Only two of the seven factors are not part of LCA characterization models, namely reversibility and level compared to planetary boundary. Reversibility is also the only factor that is intrinsically categorical and therefore an excellent illustration of the artificiality of the approach. Is it valid to say that an irreversible impact is (only) a 100 times worse than an impact that can be reversed by natural processes within one year? It would certainly be useful to dicuss these factors prior to determining a multi-criteria type panel weighting per impact category.

Factors such as reversibility and time span may well play a role in expert judgements of the severity of a certain impact as compared to others. However, the JRC approach first introduces a categorical scaling for each of those factors turning them into artificial ordinal variables. For instance, for time span the following categories are used:

  • Momentary [less than 1 month] = score of 1
  • Very short term [more than 1 month and less than 1 year] = score of 20
  • Short term [1-3 years] = score of 40
  • Medium term [4-30 years] = score of 60
  • Long term [31 – 100 years] = score of 80
  • Very long term [more than 100 years] = score of 100

Even though we know precisely that some impacts are instantaneous and others may be spread out over hundreds of thousands of years, such as those of radioactive radiation, the difference is here reduced to an arbitrary factor of 100. The bottom line is that most of the seven factors can be evaluated by natural science, albeit with considerable uncertainty, and do not need expert weighting. The scaling wipes out all scientific evidence and along with it any understanding of what a resulting indicator might really mean.
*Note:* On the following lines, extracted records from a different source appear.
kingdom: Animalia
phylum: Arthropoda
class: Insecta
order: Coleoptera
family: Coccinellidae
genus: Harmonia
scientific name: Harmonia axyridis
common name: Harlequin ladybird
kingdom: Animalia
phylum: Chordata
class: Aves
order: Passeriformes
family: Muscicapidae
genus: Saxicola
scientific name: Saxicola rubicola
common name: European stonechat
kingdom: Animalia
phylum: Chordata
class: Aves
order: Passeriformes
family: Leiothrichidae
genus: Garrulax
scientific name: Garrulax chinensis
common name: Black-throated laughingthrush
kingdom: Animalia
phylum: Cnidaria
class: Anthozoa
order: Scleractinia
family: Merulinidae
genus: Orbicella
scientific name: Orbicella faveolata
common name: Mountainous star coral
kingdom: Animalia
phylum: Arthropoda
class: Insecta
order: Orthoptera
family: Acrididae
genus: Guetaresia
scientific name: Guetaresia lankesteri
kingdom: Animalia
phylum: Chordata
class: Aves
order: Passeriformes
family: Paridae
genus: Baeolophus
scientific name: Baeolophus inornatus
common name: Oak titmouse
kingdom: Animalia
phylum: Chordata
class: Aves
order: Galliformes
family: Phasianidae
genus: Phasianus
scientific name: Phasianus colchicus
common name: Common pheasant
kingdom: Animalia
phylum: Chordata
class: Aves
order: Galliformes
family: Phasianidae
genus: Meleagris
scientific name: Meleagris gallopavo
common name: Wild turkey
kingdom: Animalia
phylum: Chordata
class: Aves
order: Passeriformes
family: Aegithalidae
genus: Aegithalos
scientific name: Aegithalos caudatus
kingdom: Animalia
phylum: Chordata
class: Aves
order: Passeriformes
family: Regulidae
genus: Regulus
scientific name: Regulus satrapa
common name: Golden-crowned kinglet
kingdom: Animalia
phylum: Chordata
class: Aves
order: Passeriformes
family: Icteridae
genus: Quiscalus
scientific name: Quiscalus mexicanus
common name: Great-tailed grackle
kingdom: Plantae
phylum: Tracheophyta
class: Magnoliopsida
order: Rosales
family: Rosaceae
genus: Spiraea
The second part of the JRC expert weighting procedure is a more traditional expert panel judgement of the relative importance of the seven factors. This leads us to another troubling aspect, which is that the seven factors are not completely independent as is required for proper evaluation of (compensatory) weights. Especially the “level compared to planetary boundary” overlaps with all other factors to at least some extent. Moreover, averaging categorical variables is mathematically meaningless, even when the categories appear to be “numerical”.

Finally, this weighting set from the expert panel is averaged with two other weighting sets derived via a different approach. This seriously undermines the transparency of the weighting, which should at all times be straightforward to interpret, not just a set of numbers to arrive at a single score. This is further aggravated by the use of a robustness factor to assess what is in essence uncertainty. Again, this factor involves three arbitrarily scaled ordinal variables that are averaged. The report shows some inconsistencies regarding the final choice for this robustness factor, which is apparently not considered very robust by JRC, since toxicity impacts have been excluded from the benchmark calculations in spite of already having a very low weighting due to their low estimated robustness. The semi-numerical approach gives a false sense of objectivity to this “uncertainty assessment”.

To summarize, the final weighting set is the result of so many mathematically questionable averaging, scaling, and multiplication steps that it is hard to take serious. To allow for proper interpretation of results, weighting sets should be based on clear and transparent principles. It is preferable to use a single-step conversion with a fairly limited but unambiguous perspective, such as weighting based on damage costs.